Le premier texte est issu d’une conférence Ted de décembre 2012, consacrée à l’Afrique, dans laquelle elle parle du féminisme et de la condition féminine, surtout en tant que femme noire et africaine. Le second, une nouvelle extraite du recueil Autour de ton cou, reprend cette problématique par le biais d’une jeune nigériane mariée par son oncle et sa tante à un homme qu’elle ne connaît pas, émigré aux États-Unis. Cette nouvelle montre d’ailleurs combien la fiction a une portée politique.
Le féminisme, ce n’est pas être contre les hommes, c’est œuvrer pour atteindre l’égalité politique, économique, sociale et personnelle entre les femmes et les hommes. Malgré certains acquis au cours du dernier siècle, la lutte féministe est toujours d’actualité.
Le féminisme permet d’identifier l’oppression que les femmes subissent. L’oppression prend différentes formes, de la plus anodine à la plus fondamentale dans le cours de la vie d’une femme. Chimamanda Ngozi Adichie propose quelques exemples fort pertinents où les femmes sont considérées comme des êtres inférieurs. Sans chercher l’exhaustivité, j’aimerais en évoquer quelques-unes. Concernant les oppressions fondamentales, on peut bien sûr parler de l’inégalité salariale (en moyenne 25 % !), le plafond de verre qui limite les responsabilités professionnelles des femmes, et l’accès genré à certains cursus scolaires et métiers. La répartition des tâches ménagères, il faut le rappeler, est loin d’être équitable, même chez les jeunes générations, sans compter la charge mentale qui assigne à la femme le rôle de gestionnaire et organisatrice du foyer.
Au quotidien, on peut dénombrer plein de petites et grandes différences de traitement entre les genres. Pour les repérer, il y a une technique simple : si vous inversez les comportements et les répliques entre hommes et femmes dans une situation quotidienne, et que l’inversion vous semble irréaliste ou impensable, c’est qu’il y a une différence de traitement notable.

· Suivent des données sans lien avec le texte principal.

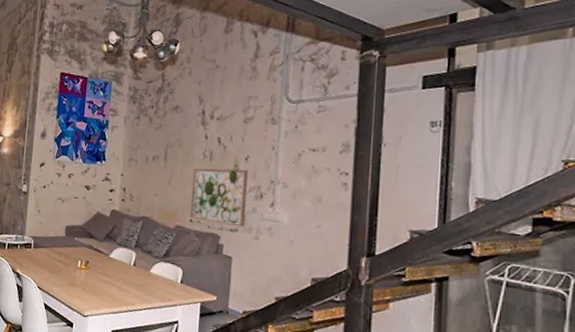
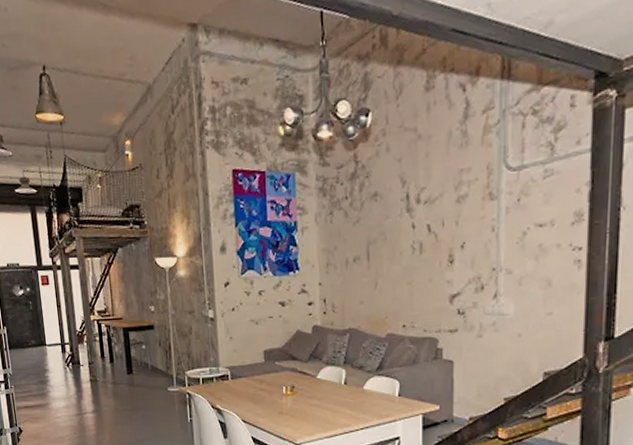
wall art: present [189,167,248,227] -> none [401,259,465,326]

Dit-on d’un homme qu’il a obtenu son poste par la « promotion canapé » ? la guichetière fera-t-elle du favoritisme si vous êtes beau ? les femmes sont-elles assises en rang d’oignon sur la voie publique et font-elles du harcèlement de rue (« eh mon mignon, viens tâter mon vagin ! que tu es beau gosse dans ton pantalon moulant ! ») ? les hommes ne coupent-ils pas davantage la parole à des femmes ? On pourrait multiplier les exemples dans la vie quotidienne, et parler aussi du traitement médiatique des femmes et de leurs activités, des ressorts sexistes des publicités…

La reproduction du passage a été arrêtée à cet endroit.